We tucked into another hearty breakfast and that included the local speciality of porridge again.  We got all the stuff together, which now pretty much dry and commenced packing it into our pannier bags now lined with the black bin liners.  We had a brief spell looking around the quaint little spa town (with me inevitably photographing everything in sight - churches included) and then we were on our way again.  The first minutes were going to be easy, as we knew the was a brief spell of downhill.  We’d gone up and down it unnecessarily the night before!  We had a relatively quiet (traffic free) ride down some of the area’s smaller A roads (A834 & A862) before getting back onto the main A9 road in Dingwall.

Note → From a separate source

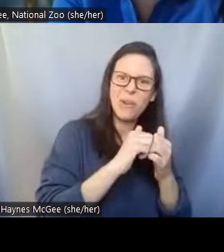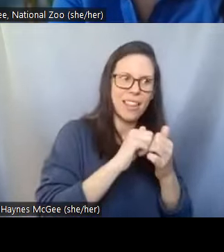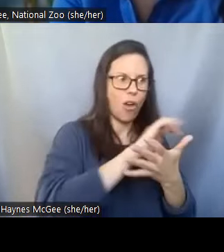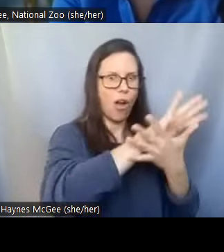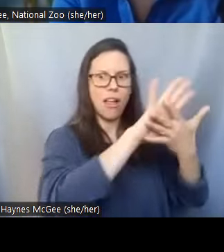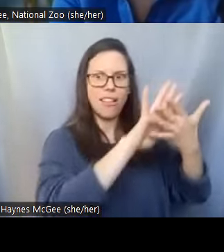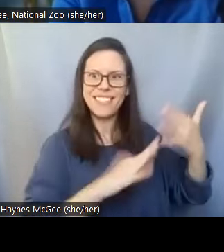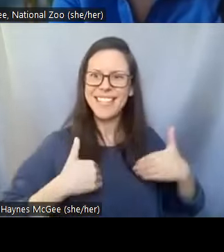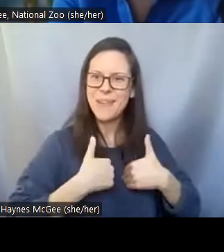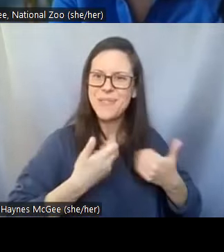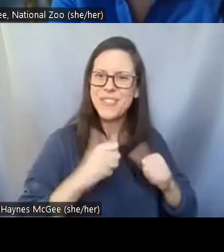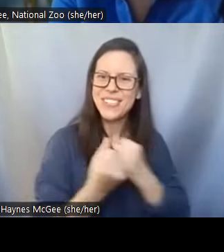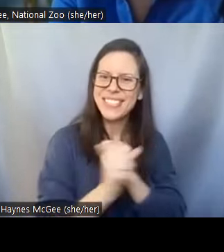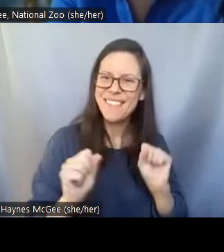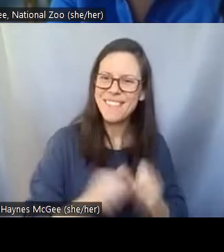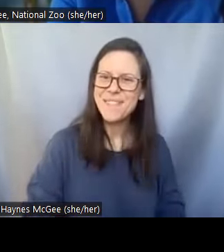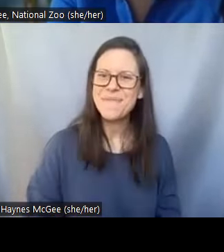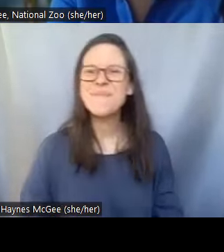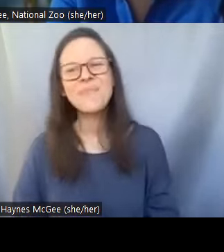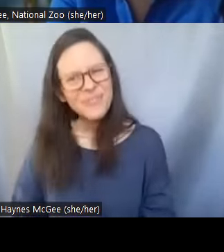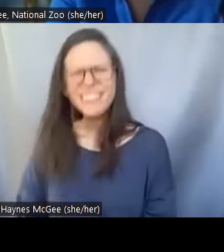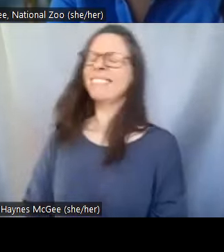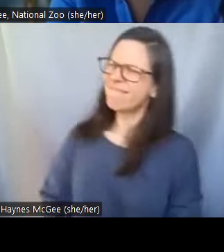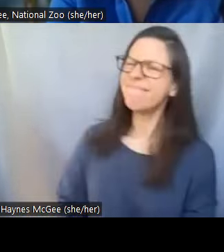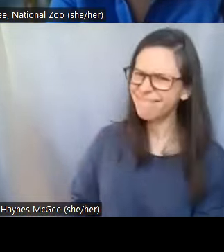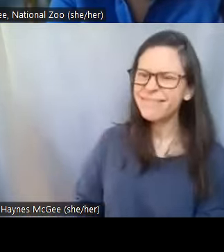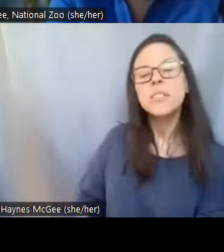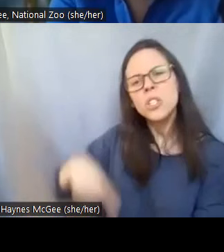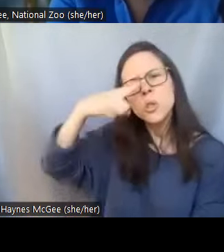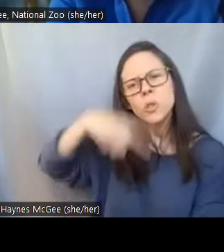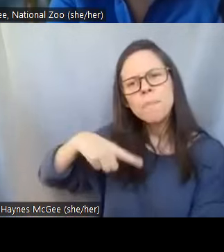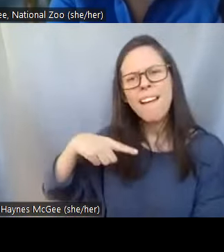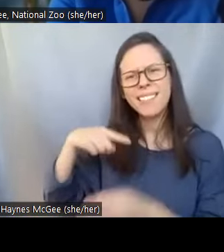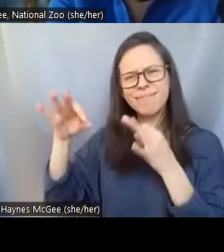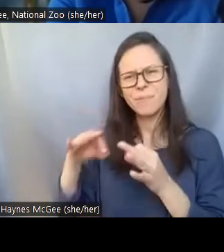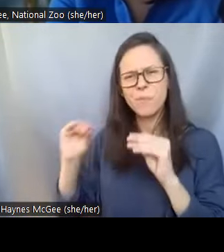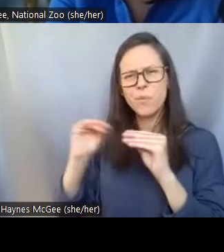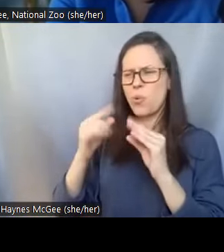Shellie: Absolutely, so can you talk a little bit more about assisted reproduction, what exactly is that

I think our Inverness bypass route through Strathpeffer had been a successful one, it seemed like it had cut a bit off the journey, taken us away from the main roads for a while and (to Paul’s satisfaction and relief) probably avoided us crossing to fairly significant bridges over the Beauly Firth and Cromarty Firth.  Our route took us North-Easterly along the north edge of the Cromarty Firth until we swung almost directly North near Tain to cross over the Dornoch Firth.  This wasn’t too much of a drama for Paul as it was a very low level viaduct.  As we passed Tarlogie and approached the bridge across the Dornoch Firth we saw our first indication that we were headed to John O’Groats since we’d left Land’s End.  The road sign showed us that there was officially 85 miles to go until our final destination.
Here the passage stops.